* [What this task involves] Write out the Team Kaobon text below word for word, in full.

* [Text provided]
Team Kaobon
- Est.: 2002 (as "Fighters and Fitness")
- Founded by: Colin Heron (founded as "Fighters and Fitness"
- Primary trainers: Colin Heron (Head coach) Marcelo Brigadeiro (Luta Livre coach) Shane Rigby (Wrestling coach) Andy Aspinall (Brazilian Jiu-Jitsu coach) Juddas Clottey (Boxing coach)
- Current titleholders: Mark Adams - BAMMA Featherweight champion Neil Woods - K-1 UK Max champion and various kickboxing/thaiboxing titles Rob Sinclair - BAMMA Lightweight champion Tom Aspinall - UFC Heavyweight champion
- Prominent fighters: Darren Till (UFC) Tom Aspinall (UFC) Terry Etim (UFC) Paul Kelly (UFC) Paul Taylor (UFC) Paul Sass (UFC) Mark Adams (BAMMA Featherweight champion) Martin Stapleton (former Ultimate Fighter participant) Mike Grundy (UFC)
- Training facilities: Liverpool, Chester, London
- Website: Team Kaobon Homepage

= Team Kaobon =

Mixed martial arts team from Liverpool, England

Team Kaobon, which was formerly known as Fighters and Fitness is a mixed martial arts team from Liverpool, England. "Team Kaobon" is well known for being the training camp of multiple English lightweight fighters based in the Ultimate Fighting Championship - the top MMA organization - as well as domestically.

* [Records supplied]
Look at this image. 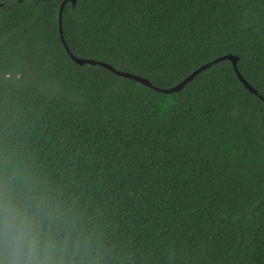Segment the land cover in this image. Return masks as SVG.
I'll return each instance as SVG.
<instances>
[{"label": "trees", "instance_id": "1", "mask_svg": "<svg viewBox=\"0 0 264 264\" xmlns=\"http://www.w3.org/2000/svg\"><path fill=\"white\" fill-rule=\"evenodd\" d=\"M264 0H0V192L70 264H264Z\"/></svg>", "mask_w": 264, "mask_h": 264}, {"label": "clouds", "instance_id": "2", "mask_svg": "<svg viewBox=\"0 0 264 264\" xmlns=\"http://www.w3.org/2000/svg\"><path fill=\"white\" fill-rule=\"evenodd\" d=\"M66 251L26 199L0 192V264H70Z\"/></svg>", "mask_w": 264, "mask_h": 264}, {"label": "water", "instance_id": "3", "mask_svg": "<svg viewBox=\"0 0 264 264\" xmlns=\"http://www.w3.org/2000/svg\"><path fill=\"white\" fill-rule=\"evenodd\" d=\"M42 1H47V0H42ZM72 2L73 6L76 5V1L77 0H69ZM63 5L61 6V9H60V32H61V38H62V42L68 52V54L71 56V58L79 65H85V64H90V65H93V66H96V65H99L109 71H111L112 73L118 75V76H121V77H124V78H127V79H131V80H134L136 82H139L141 84H144L148 87H151L157 91H160V92H163V93H172V92H178V91H181L188 83H190L200 72H202L203 70L211 67L213 64L221 61V60H230L234 67H235V70H236V73L239 77V79L241 80V82L254 94H256L261 100L264 101V97L262 95H260L258 93V91L256 89H254L248 82L247 80L242 76V74L240 73V71L238 70V67H237V64H238V61H239V58L233 54H227L225 56H222V57H219L217 59H215L214 61L212 62H209L207 64H204L203 66H201L200 68H198L197 70H195L190 76H188L187 78H185L182 82H180L179 84H177L176 86L170 88V89H160V88H157L155 86L152 85V83L146 79V78H143L141 76H138L136 74H132V73H129V72H123V71H120V70H117L115 67H113L112 65L106 63V62H103V61H99V60H93V59H87V58H80V57H77L75 55L72 54V52L70 51L64 37H63V32H62V28H61V20H62V10H63Z\"/></svg>", "mask_w": 264, "mask_h": 264}]
</instances>
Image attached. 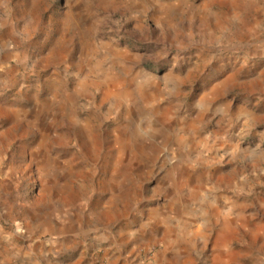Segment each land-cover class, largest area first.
I'll return each mask as SVG.
<instances>
[{
  "label": "rangeland",
  "instance_id": "1",
  "mask_svg": "<svg viewBox=\"0 0 264 264\" xmlns=\"http://www.w3.org/2000/svg\"><path fill=\"white\" fill-rule=\"evenodd\" d=\"M0 264H264V0H0Z\"/></svg>",
  "mask_w": 264,
  "mask_h": 264
}]
</instances>
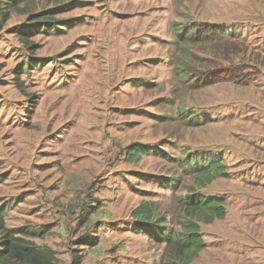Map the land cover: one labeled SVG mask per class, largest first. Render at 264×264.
<instances>
[{"label":"rangeland","instance_id":"obj_1","mask_svg":"<svg viewBox=\"0 0 264 264\" xmlns=\"http://www.w3.org/2000/svg\"><path fill=\"white\" fill-rule=\"evenodd\" d=\"M56 8L33 54L18 32ZM199 33L210 42L190 56ZM132 144L150 152L136 164ZM189 154L221 159L228 176L201 187L178 162ZM189 189L227 203L224 220L201 225L207 248L192 264H264V0H28L0 15L8 229L32 232L57 264L78 251L83 264H154L164 246L135 233L130 213L155 202L171 224Z\"/></svg>","mask_w":264,"mask_h":264},{"label":"trees","instance_id":"obj_2","mask_svg":"<svg viewBox=\"0 0 264 264\" xmlns=\"http://www.w3.org/2000/svg\"><path fill=\"white\" fill-rule=\"evenodd\" d=\"M27 1L3 0L0 15L4 19L10 18L11 13L16 12ZM56 10L58 8L29 17V27L18 32L21 42L33 54L34 45L31 44L30 39L40 32L42 24H44V28H49V26L55 24L49 14ZM201 36V33L196 34L194 38L192 37L186 41L187 43L184 42L183 50L190 55V47L193 45L201 44L200 46L206 48V44L210 41L204 40ZM239 50L238 43L233 44L231 48L229 47L227 54H224V56H228L224 57L227 58L226 61L228 60L231 63L232 58L240 54ZM189 68V64L182 61L178 63L176 74L183 83L188 82L187 77L189 78L191 74ZM17 74L19 88H22L20 76L24 74L23 69ZM192 81H194L192 84L199 87L211 83L210 80L199 78ZM182 117L184 118V115ZM149 153L148 148L139 144H132L126 148L125 160L130 164H136ZM178 162L185 174L194 177L201 184V187L211 184L218 178L228 176L227 166L224 165L221 159L189 154ZM169 180V183L172 182L171 190L175 192L179 190L178 187L182 184L181 179ZM187 192L186 197L176 198L178 211L176 216L172 218L171 224L159 212L158 205L155 202H143L130 213L131 224L135 233L146 236L153 245L164 246L160 261L154 264H192L207 248L201 232V225H210L215 221L226 218L227 203L224 199L197 195L192 189L187 190ZM5 218L4 210L0 208V264H57L53 251L42 249L28 240L33 237L32 232L8 229ZM96 244L97 241L88 243L91 247ZM71 264H83V256L79 251L73 253Z\"/></svg>","mask_w":264,"mask_h":264}]
</instances>
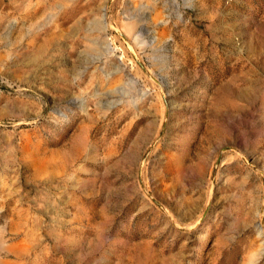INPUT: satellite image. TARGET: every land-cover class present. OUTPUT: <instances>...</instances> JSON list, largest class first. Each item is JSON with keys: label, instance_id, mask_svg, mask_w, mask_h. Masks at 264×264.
Here are the masks:
<instances>
[{"label": "rangeland", "instance_id": "obj_1", "mask_svg": "<svg viewBox=\"0 0 264 264\" xmlns=\"http://www.w3.org/2000/svg\"><path fill=\"white\" fill-rule=\"evenodd\" d=\"M0 264H264V0H0Z\"/></svg>", "mask_w": 264, "mask_h": 264}]
</instances>
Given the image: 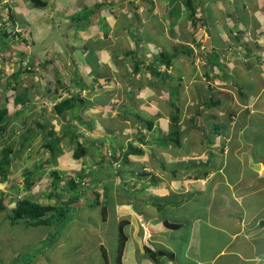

* [Answer for the task]
Team Kaobon
- Est.: 2002 (as "Fighters and Fitness")
- Founded by: Colin Heron (founded as "Fighters and Fitness"
- Primary trainers: Colin Heron (Head coach) Marcelo Brigadeiro (Luta Livre coach) Shane Rigby (Wrestling coach) Andy Aspinall (Brazilian Jiu-Jitsu coach) Juddas Clottey (Boxing coach)
- Current titleholders: Mark Adams - BAMMA Featherweight champion Neil Woods - K-1 UK Max champion and various kickboxing/thaiboxing titles Rob Sinclair - BAMMA Lightweight champion Tom Aspinall - UFC Heavyweight champion
- Prominent fighters: Darren Till (UFC) Tom Aspinall (UFC) Terry Etim (UFC) Paul Kelly (UFC) Paul Taylor (UFC) Paul Sass (UFC) Mark Adams (BAMMA Featherweight champion) Martin Stapleton (former Ultimate Fighter participant) Mike Grundy (UFC)
- Training facilities: Liverpool, Chester, London
- Website: Team Kaobon Homepage

= Team Kaobon =

Mixed martial arts team from Liverpool, England

Team Kaobon, which was formerly known as Fighters and Fitness is a mixed martial arts team from Liverpool, England. "Team Kaobon" is well known for being the training camp of multiple English lightweight fighters based in the Ultimate Fighting Championship - the top MMA organization - as well as domestically.